A special shout-out must go to the show's two scene-stealers: Brady Kastner as the flamboyant, charismatic Banjo, who captured the audience's hearts despite only entering into the plot towards the end, and Joana Lima Alves Montenegro, whose delightfully creepy body language as Harriet Stanley brought the house down every time.
But no other performer came close to reaching the level attained by Conor Farah as Whiteside. The radio personality was a difficult man, crotchety and often hard to put up with, yet as he was the protagonist and on-stage for almost all of the show, the audience needed to genuinely like him. It would be a challenging role for any professional actor, and Farah, a high school senior, did a masterful job, striking the perfect balance between the overbearing, infuriating meddler and the charming, lovable rogue.
Even when most furious at him for messing with Maggie's happiness, the audience still roots for her to forgive him in the end. Farah's pitch-perfect sardonic tone made his every insult hysterical, and his moments of genuine kindness all the more moving.

* WORK INSTRUCTIONS *
(1) According to the review, which character did Conor Farah play?
(2) Print the part of the review between "But no other" and "charming, lovable rogue.", inclusive.

* SOURCE DATA *
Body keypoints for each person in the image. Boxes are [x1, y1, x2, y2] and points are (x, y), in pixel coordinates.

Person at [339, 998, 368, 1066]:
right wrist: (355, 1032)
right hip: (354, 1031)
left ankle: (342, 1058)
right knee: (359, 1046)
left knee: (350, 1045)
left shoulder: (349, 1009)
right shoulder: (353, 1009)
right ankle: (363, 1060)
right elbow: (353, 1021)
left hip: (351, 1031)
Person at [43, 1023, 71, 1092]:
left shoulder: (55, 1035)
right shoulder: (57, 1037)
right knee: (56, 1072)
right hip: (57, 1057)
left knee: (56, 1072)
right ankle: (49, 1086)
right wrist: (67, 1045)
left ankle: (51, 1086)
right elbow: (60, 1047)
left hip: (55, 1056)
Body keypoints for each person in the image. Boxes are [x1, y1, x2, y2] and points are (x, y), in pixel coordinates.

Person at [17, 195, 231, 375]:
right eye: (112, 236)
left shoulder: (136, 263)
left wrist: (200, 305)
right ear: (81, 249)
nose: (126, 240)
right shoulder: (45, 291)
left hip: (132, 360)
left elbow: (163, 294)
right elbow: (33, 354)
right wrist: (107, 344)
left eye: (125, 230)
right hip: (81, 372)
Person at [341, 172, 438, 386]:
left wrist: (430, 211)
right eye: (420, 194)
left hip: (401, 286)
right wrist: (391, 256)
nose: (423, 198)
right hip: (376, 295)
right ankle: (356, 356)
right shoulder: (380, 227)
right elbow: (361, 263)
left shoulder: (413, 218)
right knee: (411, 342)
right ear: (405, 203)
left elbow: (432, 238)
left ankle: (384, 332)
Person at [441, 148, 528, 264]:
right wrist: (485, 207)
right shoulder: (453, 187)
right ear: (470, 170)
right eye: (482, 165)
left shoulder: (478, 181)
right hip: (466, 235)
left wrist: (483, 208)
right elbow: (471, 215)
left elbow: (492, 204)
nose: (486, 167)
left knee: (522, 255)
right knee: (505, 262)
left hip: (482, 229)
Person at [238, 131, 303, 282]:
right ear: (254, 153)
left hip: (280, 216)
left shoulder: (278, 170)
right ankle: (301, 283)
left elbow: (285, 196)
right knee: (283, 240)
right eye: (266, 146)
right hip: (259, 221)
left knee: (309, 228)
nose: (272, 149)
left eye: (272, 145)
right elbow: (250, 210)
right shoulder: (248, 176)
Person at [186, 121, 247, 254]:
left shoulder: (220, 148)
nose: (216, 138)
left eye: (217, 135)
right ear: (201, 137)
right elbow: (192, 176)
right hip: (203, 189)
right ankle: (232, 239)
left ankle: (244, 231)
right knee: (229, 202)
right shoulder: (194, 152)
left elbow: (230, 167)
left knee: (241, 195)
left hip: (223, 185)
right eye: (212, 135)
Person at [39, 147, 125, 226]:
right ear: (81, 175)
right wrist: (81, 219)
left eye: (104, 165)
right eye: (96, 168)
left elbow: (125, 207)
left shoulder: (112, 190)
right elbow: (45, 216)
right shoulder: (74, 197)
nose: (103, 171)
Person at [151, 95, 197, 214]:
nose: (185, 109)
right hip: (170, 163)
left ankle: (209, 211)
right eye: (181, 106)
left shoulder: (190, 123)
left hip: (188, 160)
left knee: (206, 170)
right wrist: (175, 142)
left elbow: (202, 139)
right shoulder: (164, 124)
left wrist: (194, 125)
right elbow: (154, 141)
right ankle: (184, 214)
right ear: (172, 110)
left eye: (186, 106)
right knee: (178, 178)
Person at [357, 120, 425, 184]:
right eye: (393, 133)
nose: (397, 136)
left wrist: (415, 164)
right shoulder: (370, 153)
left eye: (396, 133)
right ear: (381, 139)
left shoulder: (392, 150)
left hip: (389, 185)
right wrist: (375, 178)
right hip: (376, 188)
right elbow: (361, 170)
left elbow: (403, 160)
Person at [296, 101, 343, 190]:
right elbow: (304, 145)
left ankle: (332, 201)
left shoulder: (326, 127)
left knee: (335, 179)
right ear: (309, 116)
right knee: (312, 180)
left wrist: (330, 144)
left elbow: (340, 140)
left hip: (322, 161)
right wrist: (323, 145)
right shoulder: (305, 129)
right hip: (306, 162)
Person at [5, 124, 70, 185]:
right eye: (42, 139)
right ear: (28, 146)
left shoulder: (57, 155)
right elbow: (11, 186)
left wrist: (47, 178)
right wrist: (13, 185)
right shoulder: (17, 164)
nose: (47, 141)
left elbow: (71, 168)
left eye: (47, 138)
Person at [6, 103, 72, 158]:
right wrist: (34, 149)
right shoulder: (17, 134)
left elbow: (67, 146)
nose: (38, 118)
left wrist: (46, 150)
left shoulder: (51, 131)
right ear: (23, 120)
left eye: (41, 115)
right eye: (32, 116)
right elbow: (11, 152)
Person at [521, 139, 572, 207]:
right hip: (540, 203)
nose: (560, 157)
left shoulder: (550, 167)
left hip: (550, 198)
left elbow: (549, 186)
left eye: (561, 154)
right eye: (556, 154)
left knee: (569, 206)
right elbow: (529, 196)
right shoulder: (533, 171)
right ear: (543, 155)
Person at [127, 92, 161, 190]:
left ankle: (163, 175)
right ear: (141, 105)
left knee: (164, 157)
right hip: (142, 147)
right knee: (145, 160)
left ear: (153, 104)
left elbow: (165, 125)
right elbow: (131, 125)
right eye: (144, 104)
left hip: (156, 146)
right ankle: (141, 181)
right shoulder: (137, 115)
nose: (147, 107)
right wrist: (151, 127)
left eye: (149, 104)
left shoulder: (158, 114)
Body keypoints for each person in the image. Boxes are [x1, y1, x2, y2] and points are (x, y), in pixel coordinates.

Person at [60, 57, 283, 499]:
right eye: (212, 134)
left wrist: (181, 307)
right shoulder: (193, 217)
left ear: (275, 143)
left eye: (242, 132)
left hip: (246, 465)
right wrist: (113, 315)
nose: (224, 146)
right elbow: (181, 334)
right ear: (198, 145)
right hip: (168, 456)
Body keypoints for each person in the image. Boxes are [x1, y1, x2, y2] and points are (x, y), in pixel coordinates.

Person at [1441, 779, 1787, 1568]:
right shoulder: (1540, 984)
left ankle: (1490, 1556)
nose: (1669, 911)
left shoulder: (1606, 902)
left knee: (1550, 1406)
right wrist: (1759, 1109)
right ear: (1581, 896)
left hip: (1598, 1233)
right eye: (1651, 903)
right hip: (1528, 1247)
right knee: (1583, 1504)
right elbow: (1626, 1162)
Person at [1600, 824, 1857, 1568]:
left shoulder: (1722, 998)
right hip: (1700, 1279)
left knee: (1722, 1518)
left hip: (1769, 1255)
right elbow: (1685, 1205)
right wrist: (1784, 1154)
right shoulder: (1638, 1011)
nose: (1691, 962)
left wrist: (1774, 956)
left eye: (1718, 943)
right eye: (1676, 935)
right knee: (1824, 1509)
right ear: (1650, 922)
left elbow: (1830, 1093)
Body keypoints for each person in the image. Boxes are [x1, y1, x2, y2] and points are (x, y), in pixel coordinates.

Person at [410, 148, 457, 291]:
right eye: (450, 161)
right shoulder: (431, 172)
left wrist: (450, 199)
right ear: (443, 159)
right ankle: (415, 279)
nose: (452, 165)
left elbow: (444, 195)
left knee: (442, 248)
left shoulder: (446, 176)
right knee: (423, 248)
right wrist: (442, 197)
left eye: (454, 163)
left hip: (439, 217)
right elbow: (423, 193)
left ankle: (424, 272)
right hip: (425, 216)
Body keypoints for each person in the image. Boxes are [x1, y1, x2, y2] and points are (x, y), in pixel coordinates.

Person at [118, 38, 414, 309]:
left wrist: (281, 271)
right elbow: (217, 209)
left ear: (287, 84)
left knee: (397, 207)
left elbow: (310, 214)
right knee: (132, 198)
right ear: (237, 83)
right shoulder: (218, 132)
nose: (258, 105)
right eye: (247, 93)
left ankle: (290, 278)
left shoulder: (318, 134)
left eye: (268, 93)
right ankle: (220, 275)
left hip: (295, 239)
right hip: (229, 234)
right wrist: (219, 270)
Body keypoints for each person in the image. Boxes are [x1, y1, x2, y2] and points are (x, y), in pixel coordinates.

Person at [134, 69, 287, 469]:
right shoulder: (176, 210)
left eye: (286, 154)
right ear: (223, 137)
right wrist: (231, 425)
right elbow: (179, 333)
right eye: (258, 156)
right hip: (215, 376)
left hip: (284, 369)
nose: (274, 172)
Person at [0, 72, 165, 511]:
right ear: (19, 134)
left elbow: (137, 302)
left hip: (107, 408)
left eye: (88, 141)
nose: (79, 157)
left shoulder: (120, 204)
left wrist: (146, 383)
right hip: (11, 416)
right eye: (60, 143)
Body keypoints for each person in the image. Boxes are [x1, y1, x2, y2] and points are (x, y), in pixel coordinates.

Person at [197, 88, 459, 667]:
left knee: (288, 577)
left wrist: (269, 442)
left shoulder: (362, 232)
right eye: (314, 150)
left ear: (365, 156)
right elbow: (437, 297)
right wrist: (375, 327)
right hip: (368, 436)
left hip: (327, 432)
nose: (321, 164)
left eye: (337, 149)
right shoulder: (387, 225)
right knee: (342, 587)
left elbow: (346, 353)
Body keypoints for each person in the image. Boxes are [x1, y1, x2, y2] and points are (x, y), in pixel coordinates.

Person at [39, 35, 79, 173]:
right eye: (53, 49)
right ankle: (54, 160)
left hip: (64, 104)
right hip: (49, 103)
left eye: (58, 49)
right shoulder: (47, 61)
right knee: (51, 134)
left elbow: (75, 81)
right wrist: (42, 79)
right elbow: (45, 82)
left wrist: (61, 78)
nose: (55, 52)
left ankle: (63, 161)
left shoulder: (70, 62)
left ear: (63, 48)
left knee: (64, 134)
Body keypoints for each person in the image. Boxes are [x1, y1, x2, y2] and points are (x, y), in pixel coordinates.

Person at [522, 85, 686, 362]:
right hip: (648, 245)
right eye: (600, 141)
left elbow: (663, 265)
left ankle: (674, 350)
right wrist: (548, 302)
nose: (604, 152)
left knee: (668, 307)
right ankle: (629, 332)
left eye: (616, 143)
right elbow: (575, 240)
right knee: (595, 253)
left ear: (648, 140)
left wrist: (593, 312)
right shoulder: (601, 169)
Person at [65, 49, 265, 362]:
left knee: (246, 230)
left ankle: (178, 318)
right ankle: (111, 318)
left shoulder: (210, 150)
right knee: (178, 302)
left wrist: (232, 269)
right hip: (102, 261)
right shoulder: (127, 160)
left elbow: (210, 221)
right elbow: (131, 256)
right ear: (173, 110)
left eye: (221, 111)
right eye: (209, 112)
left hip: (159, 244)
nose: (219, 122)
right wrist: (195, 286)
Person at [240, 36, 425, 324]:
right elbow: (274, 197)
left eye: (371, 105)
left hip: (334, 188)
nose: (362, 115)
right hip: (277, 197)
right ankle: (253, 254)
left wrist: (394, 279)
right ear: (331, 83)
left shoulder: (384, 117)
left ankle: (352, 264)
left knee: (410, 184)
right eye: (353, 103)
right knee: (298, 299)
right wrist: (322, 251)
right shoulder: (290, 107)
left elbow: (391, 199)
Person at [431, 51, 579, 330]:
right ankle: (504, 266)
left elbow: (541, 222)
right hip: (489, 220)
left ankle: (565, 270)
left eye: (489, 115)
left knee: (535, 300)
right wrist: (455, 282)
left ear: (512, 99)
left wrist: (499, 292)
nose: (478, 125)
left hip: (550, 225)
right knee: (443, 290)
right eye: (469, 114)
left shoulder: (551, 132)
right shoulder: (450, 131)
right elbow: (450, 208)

* SOLUTIONS BY TASK *
(1) Whiteside

(2)
But no other performer came close to reaching the level attained by Conor Farah as Whiteside. The radio personality was a difficult man, crotchety and often hard to put up with, yet as he was the protagonist and on-stage for almost all of the show, the audience needed to genuinely like him. It would be a challenging role for any professional actor, and Farah, a high school senior, did a masterful job, striking the perfect balance between the overbearing, infuriating meddler and the charming, lovable rogue.